The section of the statute just quoted says that a writ of attachment may be issued from the Superior Court whenever the plaintiff in the action to be commenced by such writ shall make affidavit to be endorsed thereon or annexed thereto that the plaintiff has a just claim against the defendant, etc.

Under the practice prevailing in this State, writs in blank are signed by a clerk of the Superior Court, and are given to attorneys upon request and by them are retained until such time as they may be needed. When required a writ is filled out and handed to a sheriff for service. A writ is issued when it is filled out by an attorney and with reasonable diligence is carried to or left with an officer for service. The issuance of the writ is the commencement of an action.

Hail vs. Spencer, 1 R. I. 17.

The action in question then was commenced by writ dated July 9, 1928, assuming that the attorney after filling out the blank writ delivered it with reasonable diligence to the officer for service.

The affidavit is dated July 12, 1928, and is endorsed on the writ. Is this a compliance with the statute? The purpose of the affidavit in a writ of attachment is obvious. An attachment of a man’s real estate creates a lien upon it which is a limitation upon his freedom to convey. It is a drastic remedy and is therefore safeguarded by means of an affidavit so that a de*70fendant’s freedom of alienation may not be obstructed by one having a baseless claim. The purpose of the affidavit is expressed in Wright against Smith (1880) 66 Alabama 545 at page 546 as follows: “The purpose of the affidavit is to satisfy the conscience of the officer, that a state of facts exists, in which the plaintiff has a right, and it is his duty to issue extraordinary process for the seizure of the property of the defendant.”

For complainant: Boss, Shepard & McMahon. For respondent: William J. Brown.

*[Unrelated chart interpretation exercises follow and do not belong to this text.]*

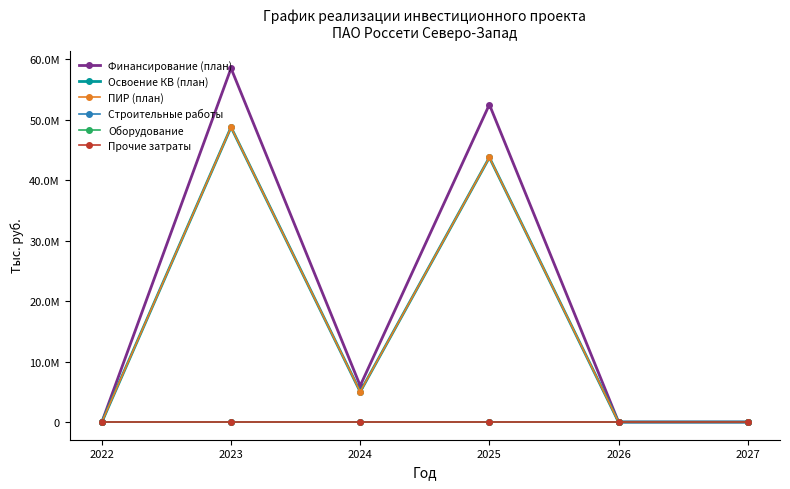

Reading left to right, extract all data points from this chart.

Финансирование (план): 2022=0	2023=58502650	2024=6000000	2025=52502650	2026=0	2027=0
Освоение КВ (план): 2022=0	2023=48752208	2024=5000000	2025=43752208	2026=0	2027=0
ПИР (план): 2022=0	2023=48752208	2024=5000000	2025=43752208	2026=0	2027=0
Строительные работы: 2022=0	2023=0	2024=0	2025=0	2026=0	2027=0
Оборудование: 2022=0	2023=0	2024=0	2025=0	2026=0	2027=0
Прочие затраты: 2022=0	2023=0	2024=0	2025=0	2026=0	2027=0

Such being the purpose of the affidavit it seems to the Court that when an affidavit is endorsed upon or annexed to a writ at or prior to the time when the writ is delivered to the officer with instructions to serve the same, the requirement of the statute is met. The date of the writ marks the issuance of the writ and the commencement of the action only if and when the writ is left with the officer with instructions that it be served, and therefore an affidavit made in this period, that is between the time when the writ is filled out and the time when it is given to the officer, may be said to be made at the commencement of the action. Essentially the requirement of the statute is that the writ be complete, including the affidavit, when it is given to the officer to be served, since under the practice in this State the writ is obtained from the clerk before there is any immediate need for it.

In the present case the Court thinks the writ served on July 16, 1928, was a valid writ of attachment.

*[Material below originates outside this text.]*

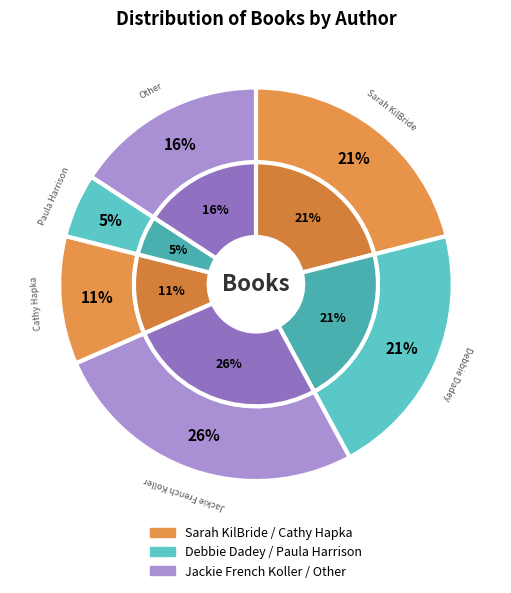

How many slices are in this pie chart?

6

As to the second question raised, it is doubtless necessary in order to create a lien, that the officer’s return show a description which is sufficient to identify the property. The requirement is thus put in Norris against Anderson (1902), 181 Mass. 308 at 312. “The rule as to the description of the land necessary in an attachment is that the description given in a return is sufficient if the same description would be sufficient to pass the land in a grant by the owner.” Again in 18 Corpus Juris, page 180, section 62: “The office of a description is not to identify the land but to afford the means of identification, and when this is done it is sufficient. Generally, therefore, any description is sufficient by which the identity of the premises can be established, or which furnishes the means of identification.”

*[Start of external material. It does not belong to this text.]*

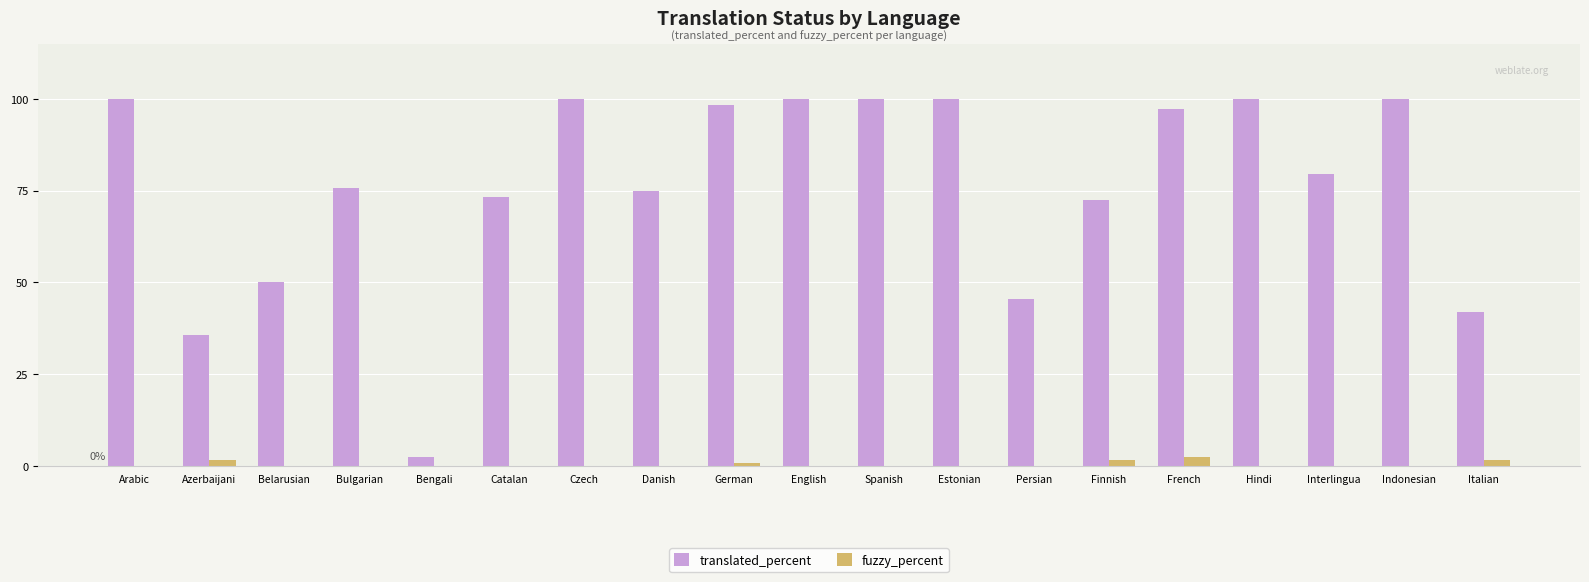

The value of translated_percent at Persian is 45.5. True or false?

True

The description given clearly seems to the Court sufficient to identify the property. It is, of course, possible that the description in the officer’s return is not sufficient but if not, it will have to be shown to be insufficient by evidence. The Court is now wholly dependent upon the language of the bill.

In the judgment of the Court a prima facia case is not made out on the sworn bill, which is all that is before the Court at this time, and the prayer for a preliminary injunction must therefore be denied.

Blackstone Hall Company vs. Rhode Island Hospital Trust Company, trustee, et als (1916) 39 R. I. 69 at 75.